══ LISTED RECORDS ══
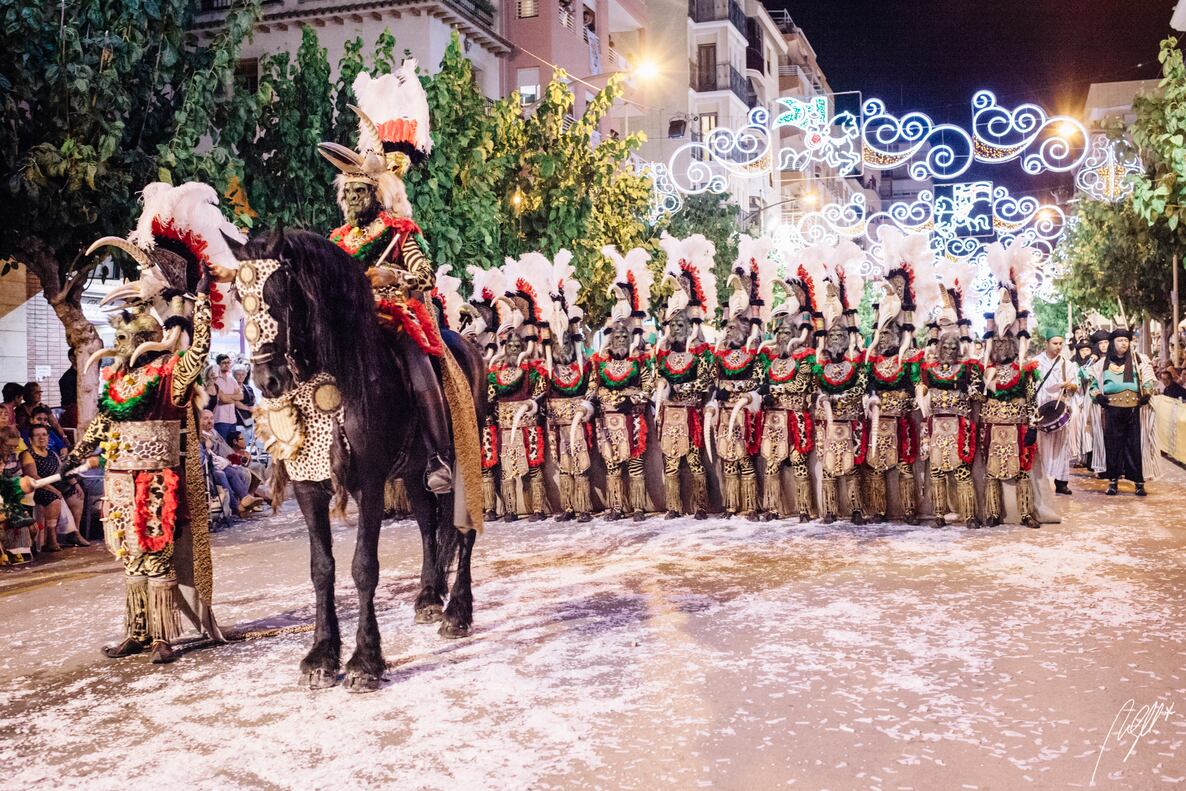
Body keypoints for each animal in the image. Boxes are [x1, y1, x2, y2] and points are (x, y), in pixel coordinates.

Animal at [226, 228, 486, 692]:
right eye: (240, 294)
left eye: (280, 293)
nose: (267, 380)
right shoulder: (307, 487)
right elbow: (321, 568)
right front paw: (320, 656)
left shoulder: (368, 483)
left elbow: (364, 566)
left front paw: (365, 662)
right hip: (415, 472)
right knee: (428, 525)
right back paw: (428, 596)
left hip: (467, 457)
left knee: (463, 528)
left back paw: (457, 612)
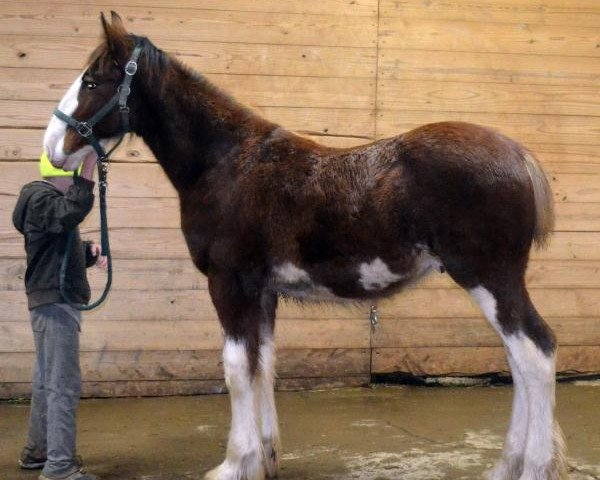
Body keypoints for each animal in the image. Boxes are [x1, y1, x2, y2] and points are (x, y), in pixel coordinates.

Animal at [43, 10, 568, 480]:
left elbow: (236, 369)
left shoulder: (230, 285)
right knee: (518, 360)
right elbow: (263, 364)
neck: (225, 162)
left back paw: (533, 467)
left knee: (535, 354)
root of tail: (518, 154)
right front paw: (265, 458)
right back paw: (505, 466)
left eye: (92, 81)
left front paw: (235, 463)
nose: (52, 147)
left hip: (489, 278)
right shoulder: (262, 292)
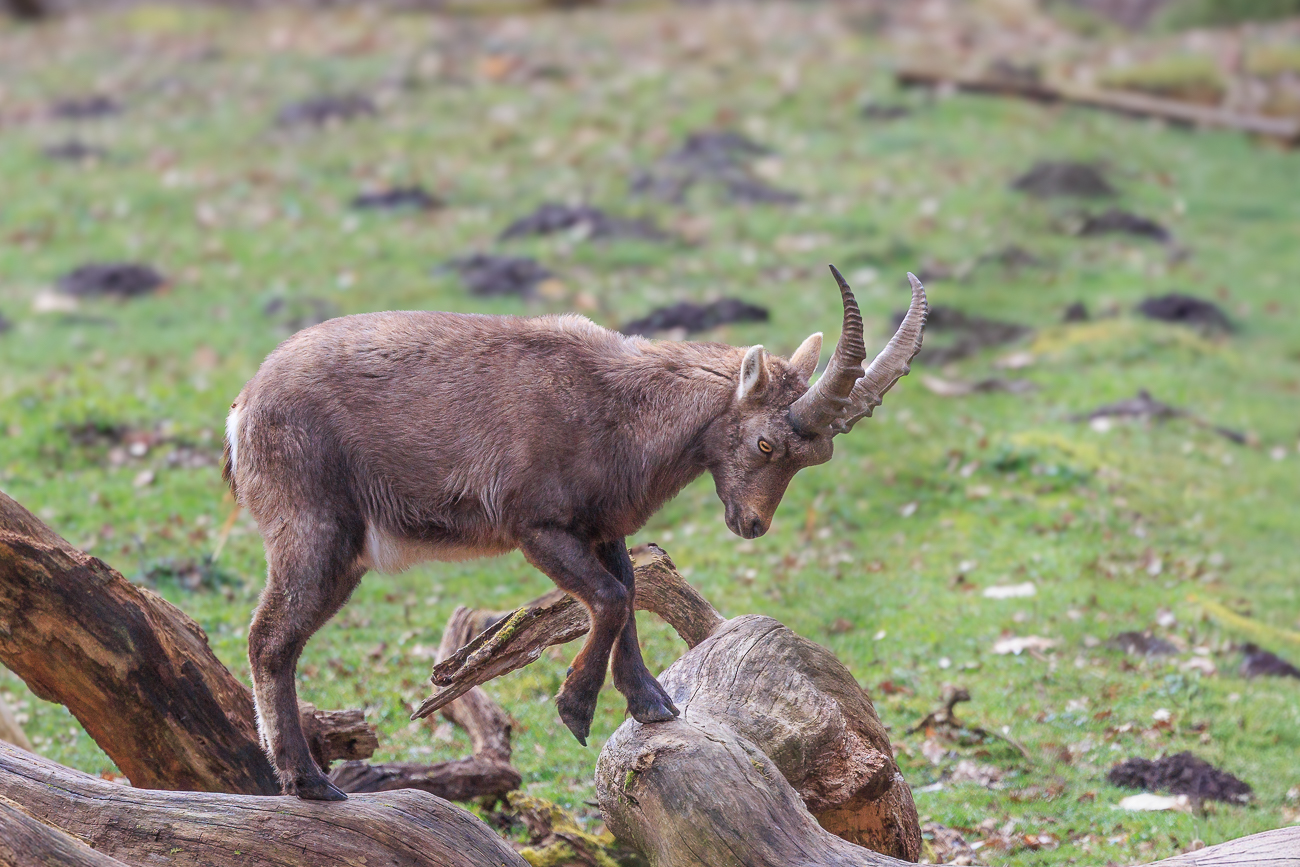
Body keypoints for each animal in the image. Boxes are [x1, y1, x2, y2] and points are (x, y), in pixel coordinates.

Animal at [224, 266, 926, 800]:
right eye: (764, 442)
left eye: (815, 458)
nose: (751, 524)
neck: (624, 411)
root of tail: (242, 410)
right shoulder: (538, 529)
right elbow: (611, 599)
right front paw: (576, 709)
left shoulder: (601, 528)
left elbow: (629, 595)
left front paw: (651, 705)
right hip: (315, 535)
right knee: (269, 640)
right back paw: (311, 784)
═══
= AIM OF THE TASK =
Drop the images and copy all the data exactly.

= TASK ANSWER =
Body keypoints for each animal in the image. Boxes are [x1, y1, x2, y2] and points are (x, y), in pixel coordinates.

Animal at [226, 228, 486, 692]:
right eye: (240, 294)
left eye: (280, 293)
nose: (267, 380)
right shoulder: (307, 487)
right elbow: (321, 568)
right front paw: (320, 656)
left shoulder: (368, 483)
left elbow: (364, 566)
left front paw: (365, 662)
right hip: (415, 472)
right knee: (428, 525)
right back paw: (428, 596)
left hip: (467, 457)
left knee: (463, 528)
left back paw: (457, 612)
Body keypoints for each animal in the image. Boxes are [x1, y1, x2, y2] and points are (x, y), in pixel coordinates.

Animal at [43, 10, 568, 480]:
left elbow: (236, 369)
left shoulder: (230, 285)
right knee: (518, 360)
right elbow: (263, 364)
neck: (225, 162)
left back paw: (533, 467)
left knee: (535, 354)
root of tail: (518, 154)
right front paw: (265, 458)
right back paw: (505, 466)
left eye: (92, 81)
left front paw: (235, 463)
nose: (52, 147)
left hip: (489, 278)
right shoulder: (262, 292)
Body keypoints for each animal in the image. Boxes are [x1, y1, x2, y2] and points are (x, y), in pixel coordinates.

Animal at [224, 266, 926, 800]:
right eye: (764, 442)
left eye: (815, 458)
nose: (751, 524)
neck: (624, 411)
root of tail: (242, 410)
right shoulder: (538, 529)
right elbow: (611, 599)
right front paw: (576, 709)
left shoulder: (601, 528)
left elbow: (629, 595)
left front paw: (651, 705)
right hip: (315, 535)
right knee: (269, 640)
right back paw: (311, 784)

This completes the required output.